Put every line of the material, from its first line through the line containing "с поврежденных носителей информации.", into a JSON list of strings with one string per line and no blank lines.

**Collected data:**
::::::::::

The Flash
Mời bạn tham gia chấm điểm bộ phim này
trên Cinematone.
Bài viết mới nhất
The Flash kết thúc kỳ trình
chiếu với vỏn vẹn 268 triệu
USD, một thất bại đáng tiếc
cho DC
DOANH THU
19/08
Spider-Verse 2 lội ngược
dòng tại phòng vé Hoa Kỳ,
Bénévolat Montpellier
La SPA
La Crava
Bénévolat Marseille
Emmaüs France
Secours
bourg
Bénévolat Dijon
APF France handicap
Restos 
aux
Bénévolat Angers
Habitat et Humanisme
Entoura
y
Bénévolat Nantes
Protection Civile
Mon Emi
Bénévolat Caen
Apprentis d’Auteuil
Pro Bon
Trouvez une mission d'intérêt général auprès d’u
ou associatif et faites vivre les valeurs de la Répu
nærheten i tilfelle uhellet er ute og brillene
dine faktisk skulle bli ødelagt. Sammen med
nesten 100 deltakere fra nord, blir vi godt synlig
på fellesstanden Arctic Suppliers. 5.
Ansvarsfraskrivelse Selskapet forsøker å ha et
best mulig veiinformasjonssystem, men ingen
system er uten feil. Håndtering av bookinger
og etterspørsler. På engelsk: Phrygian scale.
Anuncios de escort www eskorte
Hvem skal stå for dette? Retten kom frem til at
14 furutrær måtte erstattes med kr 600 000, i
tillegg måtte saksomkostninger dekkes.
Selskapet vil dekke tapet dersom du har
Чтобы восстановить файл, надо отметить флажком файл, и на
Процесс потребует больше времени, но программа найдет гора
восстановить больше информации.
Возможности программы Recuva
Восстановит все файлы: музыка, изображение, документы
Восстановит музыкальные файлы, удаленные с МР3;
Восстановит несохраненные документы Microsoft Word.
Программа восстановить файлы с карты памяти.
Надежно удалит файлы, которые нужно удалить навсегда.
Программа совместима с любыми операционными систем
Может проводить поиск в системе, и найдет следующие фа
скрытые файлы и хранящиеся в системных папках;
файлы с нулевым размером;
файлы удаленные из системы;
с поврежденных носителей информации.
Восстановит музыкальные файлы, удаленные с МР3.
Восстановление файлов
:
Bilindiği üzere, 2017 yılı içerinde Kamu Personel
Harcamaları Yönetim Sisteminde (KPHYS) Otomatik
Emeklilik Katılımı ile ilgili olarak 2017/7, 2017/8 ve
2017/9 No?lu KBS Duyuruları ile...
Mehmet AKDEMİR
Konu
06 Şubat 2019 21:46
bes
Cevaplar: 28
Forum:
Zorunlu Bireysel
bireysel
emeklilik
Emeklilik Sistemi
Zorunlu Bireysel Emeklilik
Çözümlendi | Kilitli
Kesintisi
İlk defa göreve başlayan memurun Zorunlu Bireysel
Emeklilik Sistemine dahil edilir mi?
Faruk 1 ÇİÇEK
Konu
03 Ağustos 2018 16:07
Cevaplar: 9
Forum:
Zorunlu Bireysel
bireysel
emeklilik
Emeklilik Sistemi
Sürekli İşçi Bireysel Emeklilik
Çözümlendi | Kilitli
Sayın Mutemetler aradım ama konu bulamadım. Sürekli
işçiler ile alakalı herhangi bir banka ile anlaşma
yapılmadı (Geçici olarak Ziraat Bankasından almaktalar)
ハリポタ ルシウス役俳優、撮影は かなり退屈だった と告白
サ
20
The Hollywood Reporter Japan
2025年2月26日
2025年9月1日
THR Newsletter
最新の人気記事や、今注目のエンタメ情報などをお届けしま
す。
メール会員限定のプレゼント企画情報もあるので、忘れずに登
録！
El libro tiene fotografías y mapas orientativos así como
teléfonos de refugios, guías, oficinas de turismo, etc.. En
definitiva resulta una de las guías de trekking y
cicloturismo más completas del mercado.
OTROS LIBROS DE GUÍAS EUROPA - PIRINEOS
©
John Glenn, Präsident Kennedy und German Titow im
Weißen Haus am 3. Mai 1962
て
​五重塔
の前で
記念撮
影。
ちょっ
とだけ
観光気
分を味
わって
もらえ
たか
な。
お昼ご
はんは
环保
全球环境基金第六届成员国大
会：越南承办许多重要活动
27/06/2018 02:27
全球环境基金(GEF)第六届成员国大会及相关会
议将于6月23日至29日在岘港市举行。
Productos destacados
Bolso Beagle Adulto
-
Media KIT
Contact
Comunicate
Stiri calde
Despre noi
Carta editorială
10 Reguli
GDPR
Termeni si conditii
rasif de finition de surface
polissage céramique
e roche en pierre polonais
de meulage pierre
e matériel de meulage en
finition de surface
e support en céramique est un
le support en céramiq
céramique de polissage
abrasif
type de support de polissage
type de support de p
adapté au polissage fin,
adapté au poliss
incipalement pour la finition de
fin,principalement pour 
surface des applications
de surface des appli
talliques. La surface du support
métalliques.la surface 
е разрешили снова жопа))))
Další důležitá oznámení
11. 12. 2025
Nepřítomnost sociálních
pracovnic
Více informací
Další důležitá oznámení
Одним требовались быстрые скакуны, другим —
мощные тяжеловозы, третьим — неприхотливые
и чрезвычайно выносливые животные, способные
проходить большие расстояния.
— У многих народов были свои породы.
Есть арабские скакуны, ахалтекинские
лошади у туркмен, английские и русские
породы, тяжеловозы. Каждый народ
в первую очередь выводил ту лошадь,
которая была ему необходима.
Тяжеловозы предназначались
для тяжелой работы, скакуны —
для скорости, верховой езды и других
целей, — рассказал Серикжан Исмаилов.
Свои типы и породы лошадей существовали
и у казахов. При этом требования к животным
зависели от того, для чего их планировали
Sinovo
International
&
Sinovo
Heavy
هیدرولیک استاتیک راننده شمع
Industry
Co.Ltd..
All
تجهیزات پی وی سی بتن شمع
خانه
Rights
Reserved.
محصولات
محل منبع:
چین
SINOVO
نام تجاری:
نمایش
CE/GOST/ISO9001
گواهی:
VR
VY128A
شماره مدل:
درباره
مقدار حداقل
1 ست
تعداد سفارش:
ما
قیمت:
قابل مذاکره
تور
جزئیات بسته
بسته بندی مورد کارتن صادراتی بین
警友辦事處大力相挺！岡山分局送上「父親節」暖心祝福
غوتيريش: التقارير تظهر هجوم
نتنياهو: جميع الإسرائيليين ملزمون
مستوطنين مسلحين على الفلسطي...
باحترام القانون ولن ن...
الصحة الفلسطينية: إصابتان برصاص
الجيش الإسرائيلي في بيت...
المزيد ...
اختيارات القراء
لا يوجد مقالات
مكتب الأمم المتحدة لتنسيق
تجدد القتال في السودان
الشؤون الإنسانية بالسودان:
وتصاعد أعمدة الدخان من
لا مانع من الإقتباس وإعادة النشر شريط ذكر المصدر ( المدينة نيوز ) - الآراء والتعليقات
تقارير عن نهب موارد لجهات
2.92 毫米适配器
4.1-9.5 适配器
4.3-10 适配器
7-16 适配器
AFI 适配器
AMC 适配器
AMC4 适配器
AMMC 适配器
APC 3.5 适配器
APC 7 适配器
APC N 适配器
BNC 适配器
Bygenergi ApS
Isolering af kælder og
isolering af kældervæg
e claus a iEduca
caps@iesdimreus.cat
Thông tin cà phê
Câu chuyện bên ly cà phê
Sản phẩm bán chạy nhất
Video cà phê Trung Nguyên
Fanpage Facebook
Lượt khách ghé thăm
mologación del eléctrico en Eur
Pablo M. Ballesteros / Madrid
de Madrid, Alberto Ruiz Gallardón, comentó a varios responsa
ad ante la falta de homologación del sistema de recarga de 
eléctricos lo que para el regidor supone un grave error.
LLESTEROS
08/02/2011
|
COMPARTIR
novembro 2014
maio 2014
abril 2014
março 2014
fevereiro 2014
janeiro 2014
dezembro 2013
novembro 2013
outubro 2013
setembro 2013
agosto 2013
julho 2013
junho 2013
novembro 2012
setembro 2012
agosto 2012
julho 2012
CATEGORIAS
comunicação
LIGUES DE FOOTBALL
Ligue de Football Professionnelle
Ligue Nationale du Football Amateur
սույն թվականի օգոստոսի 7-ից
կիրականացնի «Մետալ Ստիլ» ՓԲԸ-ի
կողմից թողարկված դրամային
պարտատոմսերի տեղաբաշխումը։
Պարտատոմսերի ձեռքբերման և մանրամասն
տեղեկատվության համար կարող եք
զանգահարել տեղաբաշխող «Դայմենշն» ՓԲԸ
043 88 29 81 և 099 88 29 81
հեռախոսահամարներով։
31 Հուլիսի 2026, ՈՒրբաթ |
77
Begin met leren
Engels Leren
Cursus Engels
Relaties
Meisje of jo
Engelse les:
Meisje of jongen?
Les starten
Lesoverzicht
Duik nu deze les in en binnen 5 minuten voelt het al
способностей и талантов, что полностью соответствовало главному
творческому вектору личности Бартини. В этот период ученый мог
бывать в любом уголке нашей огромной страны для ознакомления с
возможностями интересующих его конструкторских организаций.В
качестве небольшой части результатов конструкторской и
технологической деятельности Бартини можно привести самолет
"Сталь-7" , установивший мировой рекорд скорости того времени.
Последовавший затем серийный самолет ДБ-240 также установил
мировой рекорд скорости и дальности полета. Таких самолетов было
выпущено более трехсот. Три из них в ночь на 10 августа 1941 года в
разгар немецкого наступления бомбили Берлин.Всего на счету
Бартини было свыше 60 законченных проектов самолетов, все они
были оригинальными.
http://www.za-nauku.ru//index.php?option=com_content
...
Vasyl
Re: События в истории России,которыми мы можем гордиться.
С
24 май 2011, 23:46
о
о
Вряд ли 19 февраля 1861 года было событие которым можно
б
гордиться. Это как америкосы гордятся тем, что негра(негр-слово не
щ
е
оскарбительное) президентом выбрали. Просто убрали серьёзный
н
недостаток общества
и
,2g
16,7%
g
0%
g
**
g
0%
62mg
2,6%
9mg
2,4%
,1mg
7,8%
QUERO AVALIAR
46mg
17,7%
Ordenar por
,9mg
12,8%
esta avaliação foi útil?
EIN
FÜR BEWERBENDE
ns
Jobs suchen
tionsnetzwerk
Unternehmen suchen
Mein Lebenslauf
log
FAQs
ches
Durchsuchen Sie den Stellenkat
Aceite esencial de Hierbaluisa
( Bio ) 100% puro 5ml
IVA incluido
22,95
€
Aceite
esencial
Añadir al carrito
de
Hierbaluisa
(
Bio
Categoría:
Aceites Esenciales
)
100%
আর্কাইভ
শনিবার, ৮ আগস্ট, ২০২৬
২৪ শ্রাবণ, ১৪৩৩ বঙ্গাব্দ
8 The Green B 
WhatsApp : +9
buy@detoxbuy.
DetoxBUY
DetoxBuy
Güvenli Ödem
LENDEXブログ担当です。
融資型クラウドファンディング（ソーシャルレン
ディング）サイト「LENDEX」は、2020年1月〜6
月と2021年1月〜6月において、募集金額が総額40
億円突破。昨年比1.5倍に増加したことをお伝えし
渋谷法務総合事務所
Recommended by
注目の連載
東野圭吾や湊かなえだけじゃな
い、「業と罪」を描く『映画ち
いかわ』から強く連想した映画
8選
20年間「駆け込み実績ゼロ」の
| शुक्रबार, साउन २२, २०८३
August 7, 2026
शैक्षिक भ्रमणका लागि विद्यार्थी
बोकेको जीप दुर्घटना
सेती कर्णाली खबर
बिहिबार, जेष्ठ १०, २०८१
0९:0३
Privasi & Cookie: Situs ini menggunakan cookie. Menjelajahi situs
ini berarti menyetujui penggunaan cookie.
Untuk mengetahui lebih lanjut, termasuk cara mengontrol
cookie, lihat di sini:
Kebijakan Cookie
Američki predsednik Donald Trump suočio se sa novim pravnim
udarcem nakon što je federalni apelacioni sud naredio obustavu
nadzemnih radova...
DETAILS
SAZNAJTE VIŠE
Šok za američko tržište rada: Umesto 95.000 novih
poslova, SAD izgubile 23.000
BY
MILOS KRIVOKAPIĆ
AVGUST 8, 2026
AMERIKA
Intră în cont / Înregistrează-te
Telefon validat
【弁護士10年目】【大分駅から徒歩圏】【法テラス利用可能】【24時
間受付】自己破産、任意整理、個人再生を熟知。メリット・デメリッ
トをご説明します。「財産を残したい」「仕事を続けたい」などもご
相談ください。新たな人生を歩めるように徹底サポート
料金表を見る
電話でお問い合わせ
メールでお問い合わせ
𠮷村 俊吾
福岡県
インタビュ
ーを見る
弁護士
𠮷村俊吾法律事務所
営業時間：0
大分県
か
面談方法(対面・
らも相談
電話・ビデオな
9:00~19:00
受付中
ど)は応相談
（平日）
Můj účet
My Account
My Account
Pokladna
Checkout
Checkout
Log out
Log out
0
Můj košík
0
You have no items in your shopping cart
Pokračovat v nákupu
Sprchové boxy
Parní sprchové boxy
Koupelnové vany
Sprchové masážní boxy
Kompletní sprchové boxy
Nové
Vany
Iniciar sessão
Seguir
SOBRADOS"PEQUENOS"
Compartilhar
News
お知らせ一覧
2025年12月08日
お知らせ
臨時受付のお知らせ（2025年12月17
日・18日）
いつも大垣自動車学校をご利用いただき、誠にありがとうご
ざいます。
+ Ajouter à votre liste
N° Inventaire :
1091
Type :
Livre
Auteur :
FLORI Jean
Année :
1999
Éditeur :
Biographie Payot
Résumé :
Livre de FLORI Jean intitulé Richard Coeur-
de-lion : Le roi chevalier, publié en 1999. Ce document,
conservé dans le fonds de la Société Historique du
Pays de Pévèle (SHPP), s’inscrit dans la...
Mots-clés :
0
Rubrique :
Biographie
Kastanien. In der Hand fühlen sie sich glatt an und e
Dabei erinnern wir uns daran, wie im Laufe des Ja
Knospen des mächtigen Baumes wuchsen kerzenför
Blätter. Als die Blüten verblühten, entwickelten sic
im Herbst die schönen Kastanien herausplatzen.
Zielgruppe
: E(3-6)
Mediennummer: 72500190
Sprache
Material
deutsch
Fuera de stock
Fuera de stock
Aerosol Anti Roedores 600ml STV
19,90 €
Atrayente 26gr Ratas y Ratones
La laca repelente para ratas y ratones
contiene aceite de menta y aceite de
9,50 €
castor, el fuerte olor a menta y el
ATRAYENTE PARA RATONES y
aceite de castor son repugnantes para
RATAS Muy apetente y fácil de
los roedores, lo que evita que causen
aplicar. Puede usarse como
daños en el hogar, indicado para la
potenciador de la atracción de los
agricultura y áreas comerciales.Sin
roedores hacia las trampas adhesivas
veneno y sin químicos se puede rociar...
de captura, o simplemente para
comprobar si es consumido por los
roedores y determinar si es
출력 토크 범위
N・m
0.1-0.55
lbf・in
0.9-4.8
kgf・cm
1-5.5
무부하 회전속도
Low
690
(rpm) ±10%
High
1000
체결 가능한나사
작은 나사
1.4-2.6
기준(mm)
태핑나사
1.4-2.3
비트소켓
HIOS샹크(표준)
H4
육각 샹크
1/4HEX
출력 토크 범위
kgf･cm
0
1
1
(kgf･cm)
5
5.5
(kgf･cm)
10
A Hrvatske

::::::::::

**COMPLETED EXERCISE:**
[
  "The Flash",
  "Mời bạn tham gia chấm điểm bộ phim này",
  "trên Cinematone.",
  "Bài viết mới nhất",
  "The Flash kết thúc kỳ trình",
  "chiếu với vỏn vẹn 268 triệu",
  "USD, một thất bại đáng tiếc",
  "cho DC",
  "DOANH THU",
  "19/08",
  "Spider-Verse 2 lội ngược",
  "dòng tại phòng vé Hoa Kỳ,",
  "Bénévolat Montpellier",
  "La SPA",
  "La Crava",
  "Bénévolat Marseille",
  "Emmaüs France",
  "Secours",
  "bourg",
  "Bénévolat Dijon",
  "APF France handicap",
  "Restos ",
  "aux",
  "Bénévolat Angers",
  "Habitat et Humanisme",
  "Entoura",
  "y",
  "Bénévolat Nantes",
  "Protection Civile",
  "Mon Emi",
  "Bénévolat Caen",
  "Apprentis d’Auteuil",
  "Pro Bon",
  "Trouvez une mission d'intérêt général auprès d’u",
  "ou associatif et faites vivre les valeurs de la Répu",
  "nærheten i tilfelle uhellet er ute og brillene",
  "dine faktisk skulle bli ødelagt. Sammen med",
  "nesten 100 deltakere fra nord, blir vi godt synlig",
  "på fellesstanden Arctic Suppliers. 5.",
  "Ansvarsfraskrivelse Selskapet forsøker å ha et",
  "best mulig veiinformasjonssystem, men ingen",
  "system er uten feil. Håndtering av bookinger",
  "og etterspørsler. På engelsk: Phrygian scale.",
  "Anuncios de escort www eskorte",
  "Hvem skal stå for dette? Retten kom frem til at",
  "14 furutrær måtte erstattes med kr 600 000, i",
  "tillegg måtte saksomkostninger dekkes.",
  "Selskapet vil dekke tapet dersom du har",
  "Чтобы восстановить файл, надо отметить флажком файл, и на",
  "Процесс потребует больше времени, но программа найдет гора",
  "восстановить больше информации.",
  "Возможности программы Recuva",
  "Восстановит все файлы: музыка, изображение, документы",
  "Восстановит музыкальные файлы, удаленные с МР3;",
  "Восстановит несохраненные документы Microsoft Word.",
  "Программа восстановить файлы с карты памяти.",
  "Надежно удалит файлы, которые нужно удалить навсегда.",
  "Программа совместима с любыми операционными систем",
  "Может проводить поиск в системе, и найдет следующие фа",
  "скрытые файлы и хранящиеся в системных папках;",
  "файлы с нулевым размером;",
  "файлы удаленные из системы;",
  "с поврежденных носителей информации."
]